それにしても、Bは中学の時から全然変わらない。そんなことを思っていると席が空き呼び出された。おじさん3人での食事。自分で言うのも変ではあるが、この3人の食事は不思議な光景だ。

近況報告的に会話が始まる。自分が昔からこのメンバーと居て心地いいのは、立場を上位に持ってきて会話を押し付けたり、キラキラした自慢話をしないことだ。注文して待っている時間、話題の尽きない下らない話や、時に考えさせる話をするからとても楽しい。

ご飯を食べているので、たまに無言の時間があるが、それが無ければラジオ番組のようなひと時だ。ご飯を食べ終わり、ドリンクバーで飲み物を準備したら3人のトーク準備が整う。

「おにぎり何個食べれる?」子供じみた話題で盛り上がる。かと思えば、家族や将来について真剣に語ったりする。みんなそれなりに年を取ってきたからそれなりに将来への不安もあるのは普通なことだ。それを包み隠さず話せる関係は、とても大事な存在だと改めて感じる。

そんな会話の中で、ふと「たら・れば」話になる。Aが「いま、過去の自分に会って何かを伝えるとしたら、何歳の自分に何を伝える」という話になった。

トップバッターは自分「物心ついている年頃で、今のままでいい」って伝えるかな。
理由は明白、お金持ちになることを教えてもその知恵や頭がついていかないから失敗するのが見えてるから。

2番手は、A「18歳の時の大学を選ぶときの自分に無難な学部を選ぶな。チャレンジしていけ」理由は、今の自営につながるビジネスや経済学を学んでよけば良かったとのこと。

この話題のオチはB。「中学3年の三者面談の前。何か言うというよりも、その三者面談を見ていたい」という。
本当に昔からBの言う事と発想は想像がつかない。自分はなんでと聞く。
「いやね、俺らのクラス高校受験落ちた人間がいないんだわー。」
「例えば、別のクラスのX先生は、なんでもチャレンジしろ姿勢だったから、何人か志望校落ちた人がいるのよ。」
「そんでY先生のクラスは、将来を見据えているから、商業系や社会に出ること想定した
 進路指導してたと思うんよ。んで、うちのクラスのZ先生は保守的だから身の丈に合った学校を目標にしてたと思うんよ。」

自分は驚いた。そんな視点で中学見てたのかと。
話は続く。「知らず知らずに高校受験という岐路を自分で決めていたつもりが、見えないレールみたいなものに乗せられてたのか。どういう風に面談して決めたか、じっくり見てみたいんよ」
とすごい持論をぶつけてきた。

もちろん答えは出ないが、盛り上がる。
3人のおじさんの討論は店員さんのラストオーダーの声掛けで終わりを告げるまで。
店を出て、「またねー。

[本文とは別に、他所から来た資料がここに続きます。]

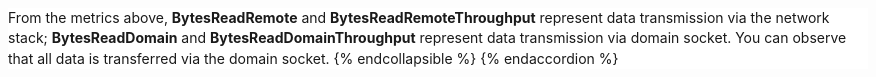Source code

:From the metrics above,
**BytesReadRemote** and **BytesReadRemoteThroughput** represent data transmission via the network stack; **BytesReadDomain** and **BytesReadDomainThroughput** represent data transmission via domain socket. 
You can observe that all data is transferred via the domain socket.
  {% endcollapsible %}
{% endaccordion %}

」で解散。普段の生活なかでは出会えない刺激がこのメンバーにはある。

帰りの車でAと余韻に浸る。「次は、泊りで温泉がいいねー」とAが言う。
「それ、定年になってやるんじゃないんかー」と笑いながら返す。
家の前まで送ってもらい「またねー」と言って降りてAの車が走り去る。
テールランプ5回点滅させるのお決まり芸は、変わらない。
いつか7人全員が集まれる日を心から願いながら、私たちは再び日常へと戻っていった。